UC Davis Grad Part of Exclusive Space Club

Party at the International Space Station.  A rendezvous between the current space station inhabitants, a Russian rocket and a group from NASA's space shuttle Discovery  will all be orbiting in the space station 200 miles above the earth later this week.

A University of California, Davis graduate was among the first guests to arrive.  She, along with two Russian astronauts, were aboard a Russian Soyuz space craft that successfully docked at the International Space Station Sunday.

Tracy Caldwell Dyson, who earned an advanced chemistry degree at UC Davis, blasted off Friday from the Baikonur cosmodrome in Kazakhstan.  Caldwell Dyson first went into space on the space shuttle Endeavor in 2007.  Her group of three joined Russian commander Oleg Kotov, NASA astronaut Timothy J. Creamer and Soichi Noguchi of Japan.

Within three days, that group will be joined by seven more people who are about to take off aboard the Shuttle Discovery.   Lift off is scheduled for early Monday morning.

The larger group will all work together on a mission that will last about two weeks.   During that time, four women will be in space at the same time, which is a first in history. 

While Caldwell Dyson and her group are already on board, Discovery and its crew won't join the party for another three days. 

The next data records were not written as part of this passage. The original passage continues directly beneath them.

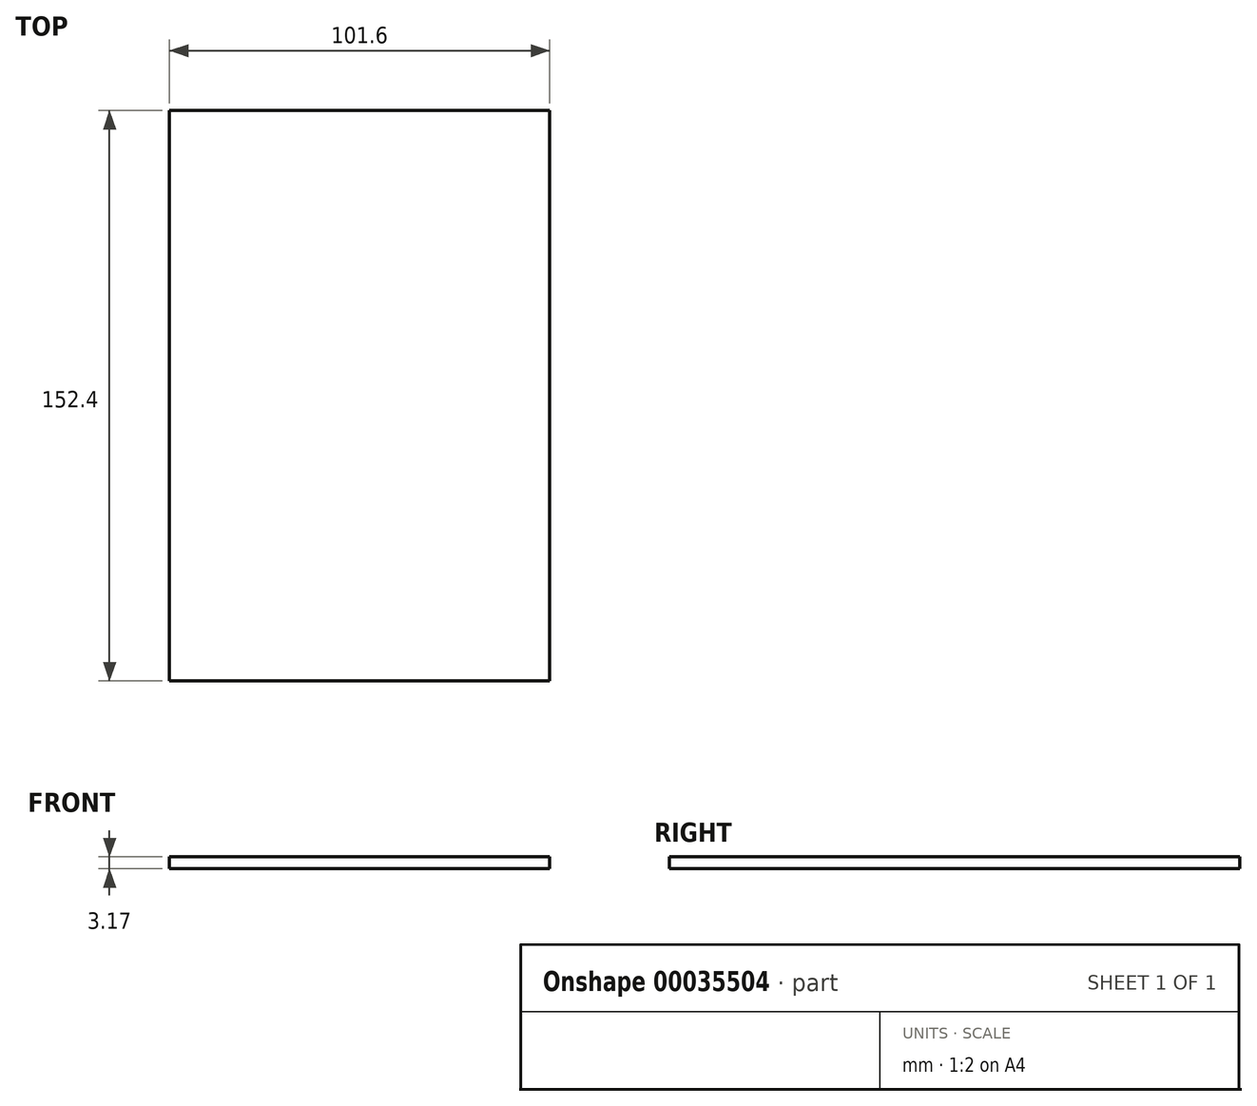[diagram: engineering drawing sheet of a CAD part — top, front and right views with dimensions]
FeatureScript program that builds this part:
annotation { "Feature Type Name" : "Feature", "Feature Type Description" : "" }
export const myFeature = defineFeature(function(context is Context, id is Id, definition is map)
    precondition{}
    {
        {
            var Q0;
            Q0=qCreatedBy(makeId("Top.planeOp"),FACE);
            var sketch = newSketch(context, id + "F0", { "sketchPlane" : qUnion([Q0])});
            skLineSegment(sketch, "E0.rect.bottom", {"start": v(-50.8, 76.2) * mm, "end": v(50.8, 76.2) * mm});
            skLineSegment(sketch, "E0.rect.top", {"start": v(-50.8, -76.2) * mm, "end": v(50.8, -76.2) * mm});
            skLineSegment(sketch, "E0.rect.left", {"start": v(-50.8, 76.2) * mm, "end": v(-50.8, -76.2) * mm});
            skLineSegment(sketch, "E0.rect.right", {"start": v(50.8, 76.2) * mm, "end": v(50.8, -76.2) * mm});
            skPoint(sketch, "E0.rect.middle", {"position": v(0, 0) * mm});
            skSolve(sketch);
        }
        {
            var Q0;
            Q0=makeQuery(id+"F0.imprint","IMPRINT",FACE,{"disambiguationData":[TD([[makeQuery(id+"F0.imprint","IMPRINT",EDGE,{"derivedFrom":sQuery(id+"F0.wireOp",EDGE,"E0.rect.bottom")}),-1.0]])]});
            extrude(context, id + "F1", {"entities" : qUnion([Q0]), "depth" : 3.17 * mm});
        }
    });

The shuttle and its crew of seven will deliver spare parts and science experiments to the nearly completed space station.

Only four shuttle flights remain for NASA before it retires the fleet this fall.
     
Once that happens, the space station will rely exclusively on other countries' vessels for crews and supplies.

Monday's launch is expected to be the last shuttle launch in darkness. Discovery was supposed to fly two weeks ago, which would have meant an afternoon liftoff. But unusually cold weather over the winter stalled launch preparations and drove the flight into the wee hours. Shuttle commander Alan Poindexter and his crew will work the graveyard shift in orbit.